De term of het originele concept identiteitspolitiek wordt vaak toegeschreven aan de Combahee River Collective (CRC), een Bostons collectief voor zwarte lesbische feministen. In 1977 benoemen zij in een statement dat ze economisch gezien Marx zijn theorieën gebruiken, maar dat er verder gekeken moet worden dan Marx zelf deed, om hun specifieke economische situatie als zwarte vrouwen te kunnen begrijpen. 2 Zij claimden met dit statement ook de term identiteitspolitiek, als variatie op de bestaande marxistische politieke stromingen. Dit statement is vervolgens gebruikt als inspiratie voor veel andere linkse en soft-maoïstische groeperingen in de Verenigde Staten.

Een van de belangrijkste zaken die we mee moeten nemen vanuit deze maoïstische invloed op links in de Verenigde Staten, is dat hier ook de versplintering van marxistisch links zijn grootste oorsprong vond. Waar in Frankrijk het maoïsme vooral zijn uiting vond in het structuralisme van Althusser en zijn studenten, kwam het in de Verenigde Staten tot uiting als Third Worldism, oftewel de theorie van drie werelden. Hiermee wordt bedoeld dat de westerse arbeidersklasse een belang zou hebben bij het uitbuiten van de rest van de wereld, dus de revolutie moet beginnen in de zogenoemde ‘derde wereld’. In de Verenigde Staten  werd zwart als synoniem voor de derde wereld gebruikt, dus witte mensen zouden meer belang hebben bij het in stand houden van het kapitalisme.

Maoïsme

Mao ontwikkelde een stalinistische klasse-collaboratie met zijn ‘nieuwe democratie’, bestaande uit een blok van vier klassen. Het opkomende eurocommunisme zoals we dat in Europa zagen rond die tijd nam uiteindelijk ongeveer dezelfde wending tot klasse-collaboratie.
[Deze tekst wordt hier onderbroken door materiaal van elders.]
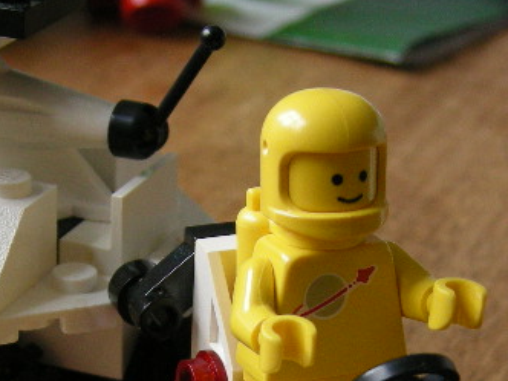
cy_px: 399
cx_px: 288
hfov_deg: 17.7
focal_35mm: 111
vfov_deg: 13.1
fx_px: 1629
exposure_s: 1/61.1
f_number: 2.7
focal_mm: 7.5
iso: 182
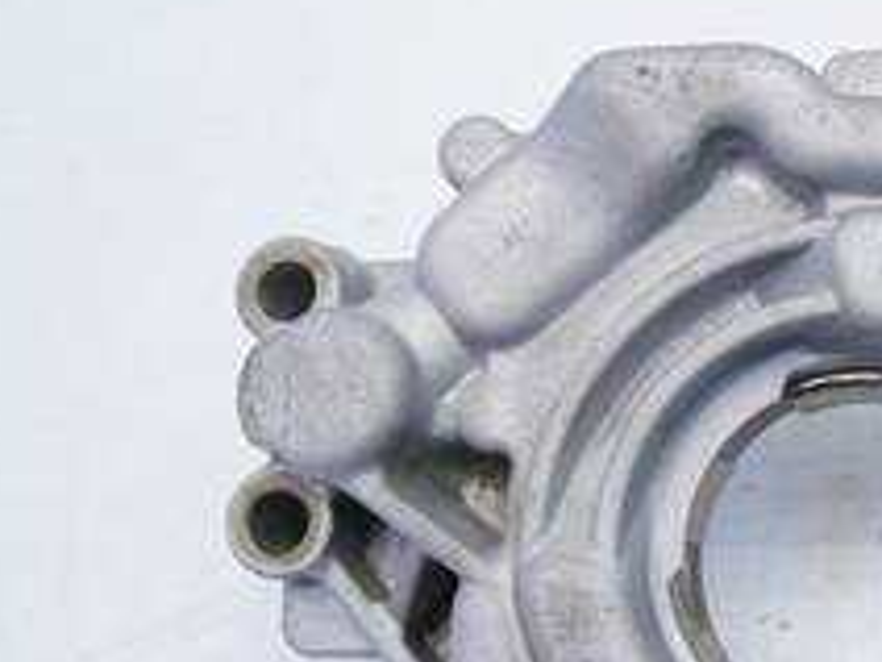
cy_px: 491
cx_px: 899
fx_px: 1503
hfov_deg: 30.2
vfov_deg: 24.6
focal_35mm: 59
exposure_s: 1/100
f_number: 3.5
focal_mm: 13
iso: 200
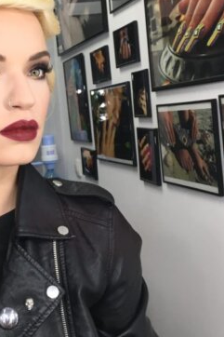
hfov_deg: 26.4
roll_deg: +5.4
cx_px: 40
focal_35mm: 50
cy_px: 140
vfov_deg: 39.5
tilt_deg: -2.8
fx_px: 467
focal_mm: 4.15
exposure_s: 1/33
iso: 32
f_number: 2.2
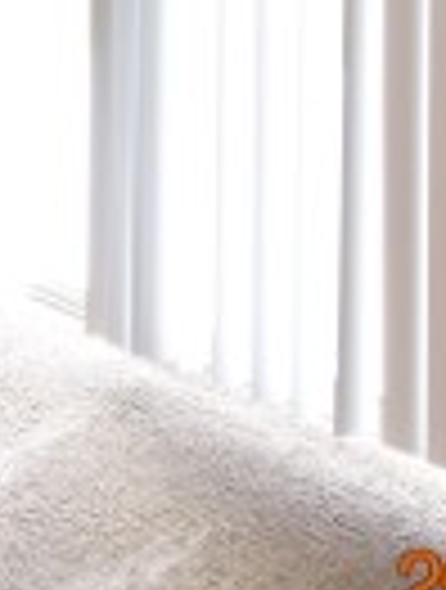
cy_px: -333
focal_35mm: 79
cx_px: -198
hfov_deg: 17.2
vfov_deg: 20.5
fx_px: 1351
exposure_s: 1/60
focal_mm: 10
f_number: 4
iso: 400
Het leidde bij beiden tot het wegbewegen van klasse en het marxisme, waardoor deze linkse groeperingen hun oplossingen zochten binnen de huidige burgerlijke staat en binnen de kaders van het kapitalisme.
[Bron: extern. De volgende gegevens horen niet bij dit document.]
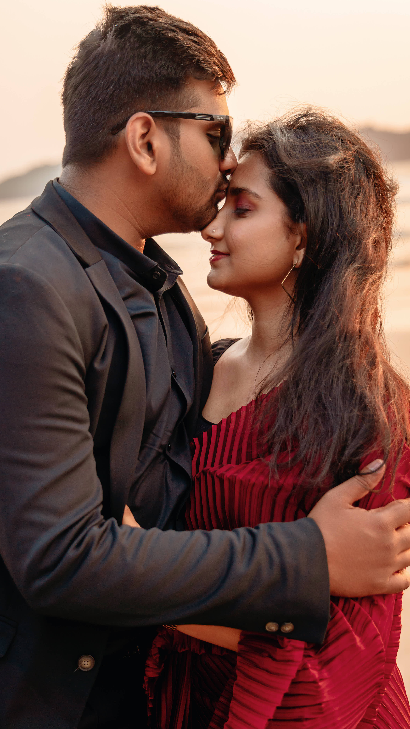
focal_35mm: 59
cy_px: 395
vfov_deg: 35.4
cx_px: 167
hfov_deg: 20.4
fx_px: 1141
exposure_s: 1/250
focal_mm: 45
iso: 400
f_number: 2.8
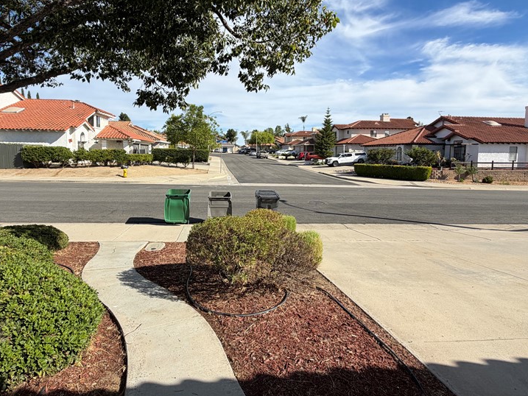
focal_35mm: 20
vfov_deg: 65.7
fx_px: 305
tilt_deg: -3.5
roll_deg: -0.1
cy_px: 172
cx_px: 251
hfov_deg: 81.7
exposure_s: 1/809
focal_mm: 2.22
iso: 20
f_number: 2.2
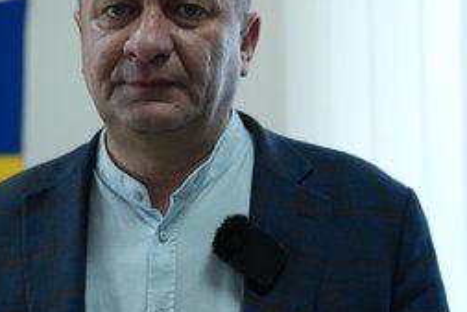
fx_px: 986
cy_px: 93
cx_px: 142
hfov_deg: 26.4
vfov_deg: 17.9
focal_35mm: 76
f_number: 2.8
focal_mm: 48
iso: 1600
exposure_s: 1/50
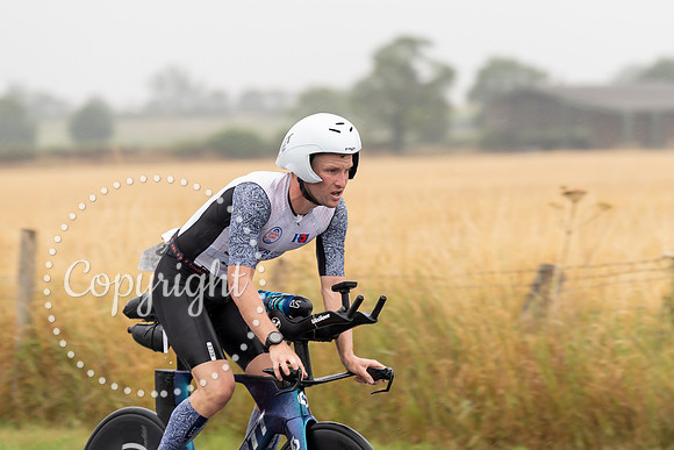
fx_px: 3729
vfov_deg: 6.9
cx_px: 343
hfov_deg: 10.3
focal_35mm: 199
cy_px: 223
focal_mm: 137
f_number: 3.2
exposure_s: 1/400
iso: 250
Hoewel de CRC het niet uitdrukkelijk benoemd, zijn ze duidelijk beïnvloed door maoïstische politiek. Zo hanteren ze het idee van “het persoonlijke als politieke” en gebruikten ze expliciet maoïstische praktijken zoals kritiek en zelfkritiek. Ze waren hierin niet alleen: ook de Black Panthers gebruikten bijvoorbeeld het rode boekje van Mao.
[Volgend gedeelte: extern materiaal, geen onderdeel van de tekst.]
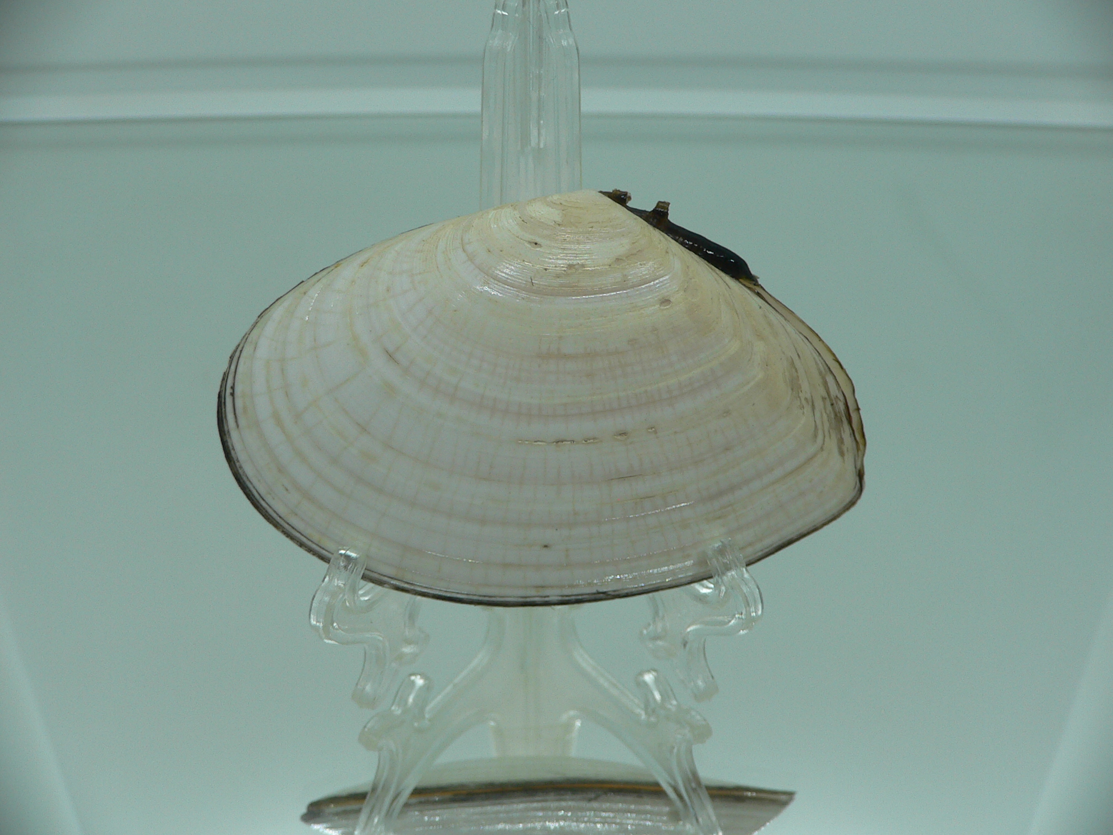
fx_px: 1125
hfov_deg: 52.6
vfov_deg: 40.7
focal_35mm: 35
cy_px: 418
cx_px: 556
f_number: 2.8
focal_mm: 4.6
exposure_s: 1/60
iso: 80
Ook het gebruik van kritiek en zelfkritiek, wat in het maoïsme gebruikt werd om dichter bij de partijlijn te blijven of te komen, werd door de sociale groeperingen in de jaren 70 juist gebruikt om geen ideologische uniformiteit te hoeven hebben. Veel sektarische groeperingen weken hier af van Mao’s lijn. Zij gingen zich focussen op verschillende vormen van onderdrukking, terwijl activiste Frances Beal van de CRC bijvoorbeeld tien jaar eerder nog schreef over een rangorde in onderdrukking en dat racisme zwaarder woog dan de patriarchale onderdrukking.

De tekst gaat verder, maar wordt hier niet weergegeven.